> _DESCRIPTION OF THE TASK_
From the line that includes "What would an" to the closing line of the data, please transcribe every line exactly and add nothing.
----- RECORDED DATA
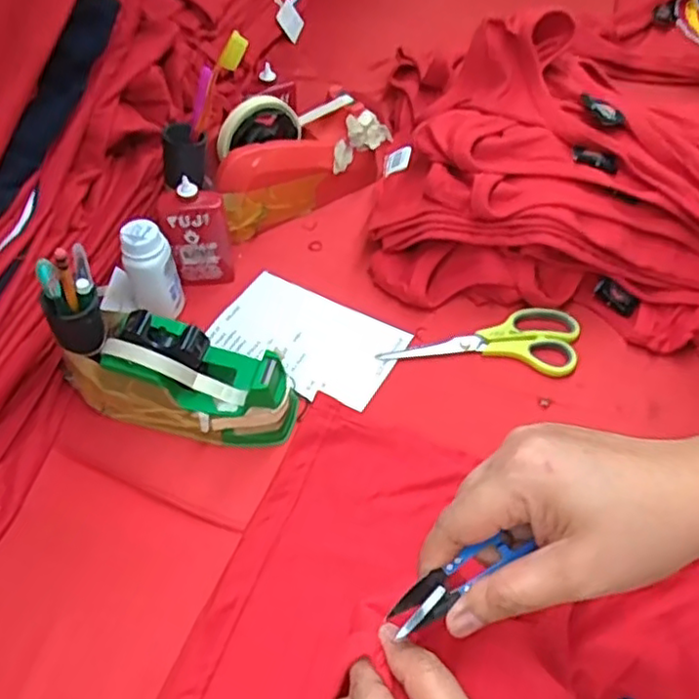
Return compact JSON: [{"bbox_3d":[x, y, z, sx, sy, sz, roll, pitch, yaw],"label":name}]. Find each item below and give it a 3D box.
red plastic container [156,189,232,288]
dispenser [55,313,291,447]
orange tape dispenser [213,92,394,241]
[{"bbox_3d":[-0.140,-0.100,0.621,0.057,0.108,0.023,-11,54,-9],"label":"red plastic container"},{"bbox_3d":[-0.141,0.019,0.542,0.190,0.088,0.067,12,54,8],"label":"dispenser"},{"bbox_3d":[-0.052,-0.197,0.690,0.194,0.116,0.058,-26,58,-19],"label":"orange tape dispenser"}]

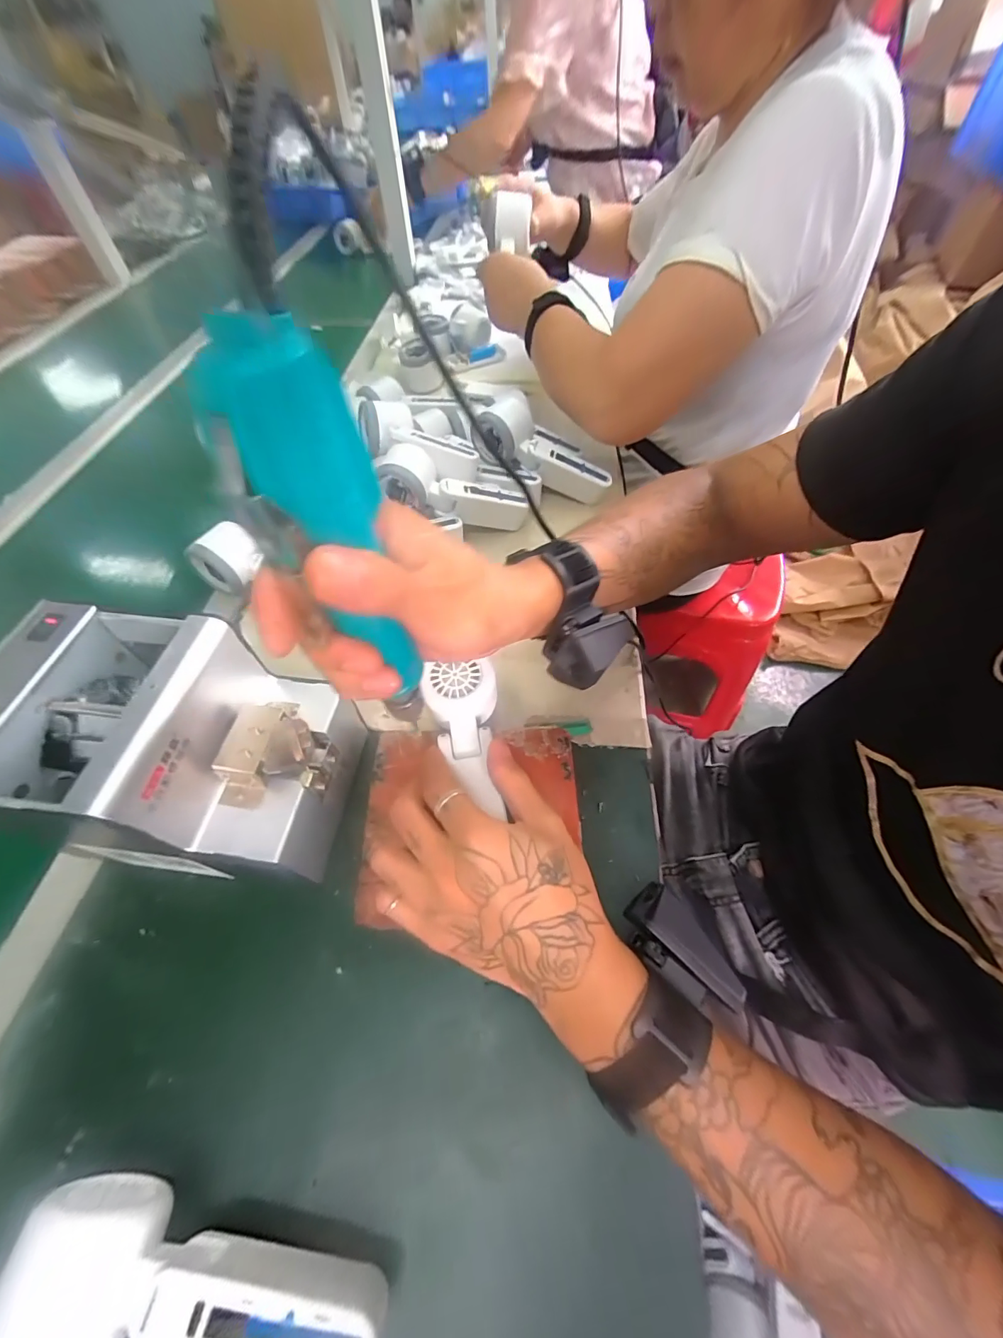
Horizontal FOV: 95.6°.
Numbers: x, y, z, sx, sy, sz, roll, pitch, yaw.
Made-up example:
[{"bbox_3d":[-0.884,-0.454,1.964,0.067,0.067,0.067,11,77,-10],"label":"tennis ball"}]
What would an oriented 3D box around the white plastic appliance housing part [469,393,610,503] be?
[{"bbox_3d":[0.047,-0.250,0.531,0.166,0.069,0.054,31,52,-9],"label":"white plastic appliance housing part"}]

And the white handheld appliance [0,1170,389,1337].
----------
> _TASK RESULT_
What would an oriented 3D box around the white plastic appliance housing part [469,393,610,503] be?
[{"bbox_3d":[0.047,-0.250,0.531,0.166,0.069,0.054,31,52,-9],"label":"white plastic appliance housing part"}]

And the white handheld appliance [0,1170,389,1337].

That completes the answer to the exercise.